A May 24 article identified Edward G. Abington Jr. as a consultant to the Palestinian Authority. That role ended when a Hamas-led cabinet was installed; he is now a consultant to Palestinian President Mahmoud Abbas.
Israel Has 'Bold Ideas,' Bush Says
Wednesday, May 24, 2006
President Bush yesterday embraced Israeli Prime Minister Ehud Olmert's strategy of withdrawing from isolated Jewish settlements on the West Bank and unilaterally imposing final borders over Palestinian objections if he cannot negotiate a peace plan with their leaders.
Welcoming Olmert to the White House for the first time since his election eight weeks ago, Bush reserved judgment on the specifics of any "realignment" plan but called the concepts "bold ideas" and expressed satisfaction that the new Israeli leader would first make a serious attempt to craft an agreement with Palestinian President Mahmoud Abbas.
"While any final-status agreement will be only achieved on the basis of mutually agreed changes and no party should prejudice the outcome of negotiations on a final-status agreement, the prime minister's ideas could be an important step toward the peace we both support," Bush said with Olmert at his side in the East Room.
Although qualified, the Bush endorsement cleared the way for Olmert to pursue his plans for resolving decades-old territorial disputes with the Palestinians. In succeeding Prime Minister Ariel Sharon after his debilitating stroke, Olmert vowed to pull out of much of the West Bank and redraw lines -- much as Sharon withdrew from Gaza last year. Many Palestinians view Olmert's realignment as a land grab because he intends to keep major West Bank enclaves and East Jerusalem within Israel.
Bush pressed Olmert during their meetings to sit down with Abbas before proceeding. In his public comments, Olmert vowed to do so soon and to "exhaust all efforts" to find a mutually acceptable peace deal.
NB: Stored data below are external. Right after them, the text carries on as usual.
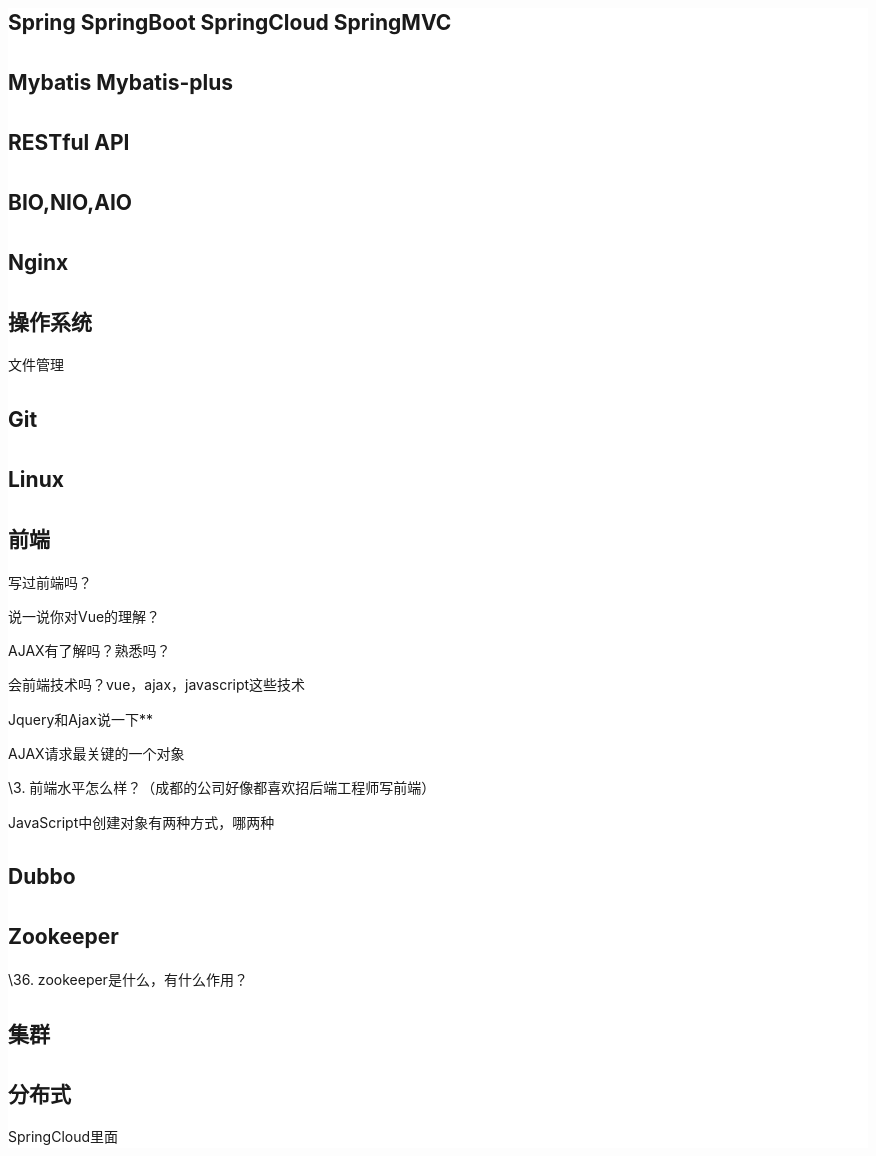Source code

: ## Spring SpringBoot SpringCloud SpringMVC

## Mybatis Mybatis-plus

## RESTful API

## BIO,NIO,AIO

## Nginx

## 操作系统 

文件管理

## Git

## Linux

## 前端

写过前端吗？

说一说你对Vue的理解？

AJAX有了解吗？熟悉吗？

会前端技术吗？vue，ajax，javascript这些技术

Jquery和Ajax说一下**

AJAX请求最关键的一个对象

\3. 前端水平怎么样？（成都的公司好像都喜欢招后端工程师写前端）

JavaScript中创建对象有两种方式，哪两种

## Dubbo

## Zookeeper

\36. zookeeper是什么，有什么作用？

## 集群

## 分布式

SpringCloud里面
At the same time, Olmert ruled out talks involving the Palestinian cabinet and parliament dominated by the Islamic Resistance Movement, or Hamas, unless it renounces support for violence and recognizes Israel's right to exist, a position that Bush supports.
"We are anxious to have negotiations," Olmert said. "We will look and find every possible avenue to help establish a process of negotiations on the basis of these conditions. However, as I said, we will not wait indefinitely."
If he does not find a negotiating partner, he said, he will proceed with his plan to draw his own boundaries separating Israel from a new Palestinian state. "Hopefully, this is something that will happen within the next three to four years," he said.
Abbas met with Olmert's foreign minister on Monday, but it remains unclear whether he has the ability to negotiate an agreement for the Palestinian side, much less enforce one. Abbas's more moderate party, Fatah, refused to join the new cabinet after Hamas won parliamentary elections in January, and security forces for the two factions have clashed in recent days.
For Bush, yesterday's meetings were the first opportunity to size up Olmert as a partner in the Middle East. Bush values personal relations with foreign leaders, and those who find chemistry with him often benefit. Aides called the visit a "getting to know you" summit with meetings in the Oval Office and the White House residence and a dinner.
Both sides said afterward the two got off to a good start. "The level of comfort between the two men, and the two governments, rose during the visit, and that was really the purpose of the visit," said a senior administration official, who spoke on the condition of anonymity under official ground rules.
During their public appearance together, the president and the prime minister both made nostalgic references to the first time they met in 1998, when Bush was governor of Texas and Olmert was mayor of Jerusalem.
"The meeting went very well in terms of creating the bond between the two leaders," said Israeli Ambassador Daniel Ayalon. "They are on the same wavelength, sharing the same vision and strategic outlook."